它返回一个非常长的文本,基本上是所需链接的所有“查看代码”html 文本。
所需的数据已经存在,但尚未被解析和返回。
responseText
中给出我需要的数据的行以此字符串开头:
<script type="application/json" data-sveltekit-fetched data-url="https://query1.finance.yahoo.com/v10/finance/quoteSummary/AAPL?formatted=true&modules=upgradeDowngradeHistory%2CrecommendationTrend%2Cfinanci
“numberOfAnalystOptions”的字符串部分如下所示:
“购买”,“numberOfAnalystOpinions”:{“raw”:37,“fmt”:“37”,“longFmt”:“37”},“totalCash”:{“raw”:67150000128,“fmt”
我如何获取其中包含的数据?
Sub SharePrices()
Const Url As String = "https://finance.yahoo.com/quote/AAPL/analysis?p=AAPL"

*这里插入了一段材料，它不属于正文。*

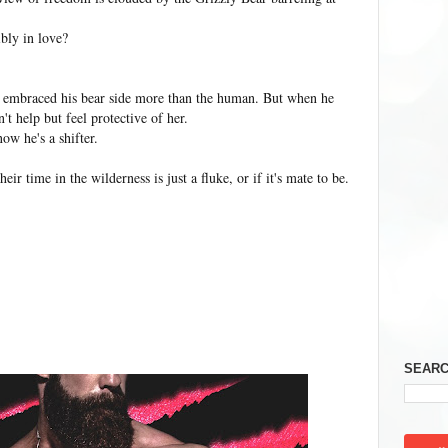
ibly in love?
s embraced his bear side more than the human. But when he
n't help but feel protective of her.
ow he's a shifter.
eir time in the wilderness is just a fluke, or if it's mate to be.
SEARC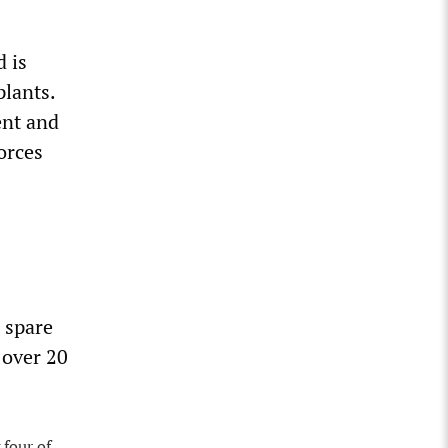
 is
plants.
ent and
orces
 spare
 over 20
 four of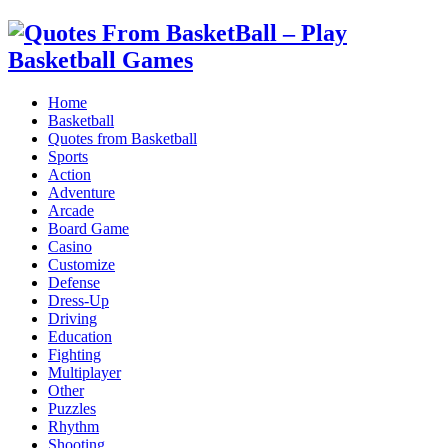
Home
Basketball
Quotes from Basketball
Sports
Action
Adventure
Arcade
Board Game
Casino
Customize
Defense
Dress-Up
Driving
Education
Fighting
Multiplayer
Other
Puzzles
Rhythm
Shooting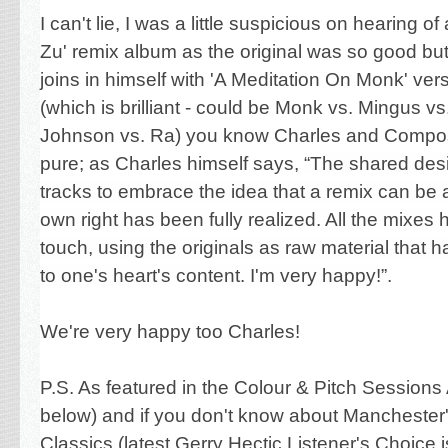
I can't lie, I was a little suspicious on hearing of 
Zu'
remix album as the original was so good b
joins in himself with 'A Meditation On Monk' versi
(which is brilliant - could be Monk vs. Mingus vs
Johnson
vs. Ra) you know Charles and Compost
pure; as Charles himself says,
“The shared desi
tracks to embrace the idea that a remix can be a 
own right has been fully realized. All the mixes
touch, using the originals as raw material that 
to one's heart's content. I'm very happy!”
.
We're very happy too Charles!
P.S. As featured in the Colour & Pitch Sessions 
below) and if you don't know about Manchester
Classics (latest Gerry Hectic Listener's Choice 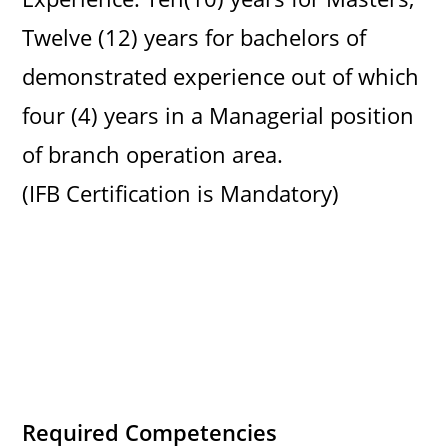
Twelve (12) years for bachelors of
demonstrated experience out of which
four (4) years in a Managerial position
of branch operation area.
(IFB Certification is Mandatory)
Required Competencies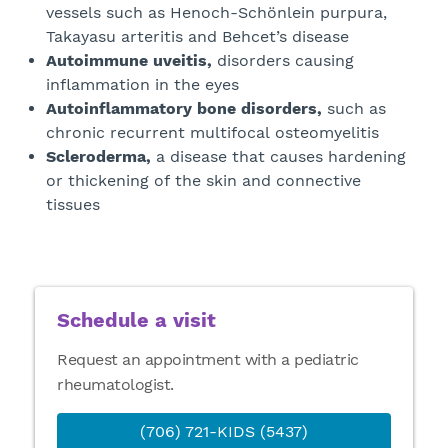
vessels such as Henoch-Schönlein purpura,
Takayasu arteritis and Behcet’s disease
Autoimmune uveitis,
disorders causing
inflammation in the eyes
Autoinflammatory bone disorders,
such as
chronic recurrent multifocal osteomyelitis
Scleroderma,
a disease that causes hardening
or thickening of the skin and connective
tissues
Schedule a visit
Request an appointment with a pediatric
rheumatologist.
(706) 721-KIDS (5437)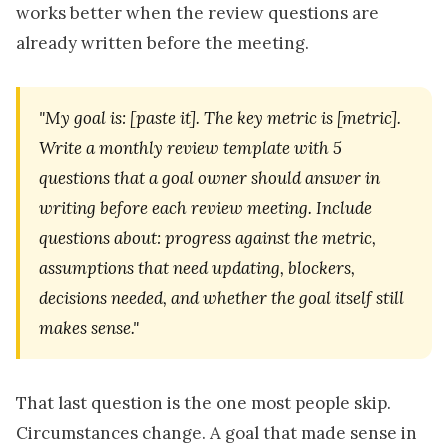
works better when the review questions are
already written before the meeting.
"My goal is: [paste it]. The key metric is [metric].
Write a monthly review template with 5
questions that a goal owner should answer in
writing before each review meeting. Include
questions about: progress against the metric,
assumptions that need updating, blockers,
decisions needed, and whether the goal itself still
makes sense."
That last question is the one most people skip.
Circumstances change. A goal that made sense in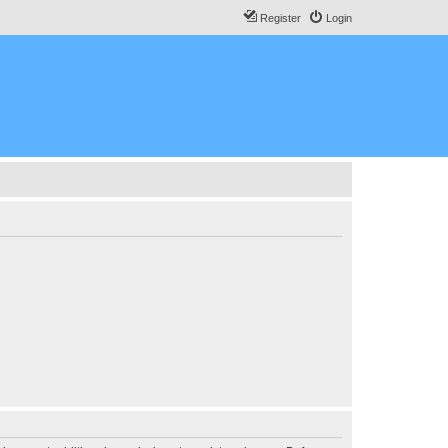
Register
Login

Dim sResp$, sHigh$, currentPrice$
Dim analystNum$, sLow$, tMeanprice$
With CreateObject("MSXML2.XMLHTTP")
.Open "GET", Url, False
.setRequestHeader "User-Agent", "Mozilla/5.0 (Windows NT 6.1) AppleWebKit/537.36 (KHTML, like Gecko) Chrome/88.0.4324.150 Safari/537.36"
.send
sResp = .responseText
End With
With CreateObject("VBScript.RegExp")
.Pattern = "numberOfAnalystOpinions[\s\S]+?raw"":(.*?),"
If .Execute(sResp).Count > 0 Then
analystNum = .Execute(sResp)(0).SubMatches(0)
End If
.Pattern = "targetMeanPrice[\s\S]+?raw"":(.*?),"
If .Execute(sResp).Count > 0 Then
tMeanprice = .Execute(sResp)(0).SubMatches(0)
End If
.Pattern = "targetHighPrice[\s\S]+?raw"":(.*?),"
If .Execute(sResp).Count > 0 Then
sHigh = .Execute(sResp)(0).SubMatches(0)
End If
.Pattern = "targetLowPrice[\s\S]+?raw"":(.*?),"
If .Execute(sResp).Count > 0 Then
sLow = .Execute(sResp)(0).SubMatches(0)
End If
.Pattern = "currentPrice[\s\S]+?raw"":(.*?),"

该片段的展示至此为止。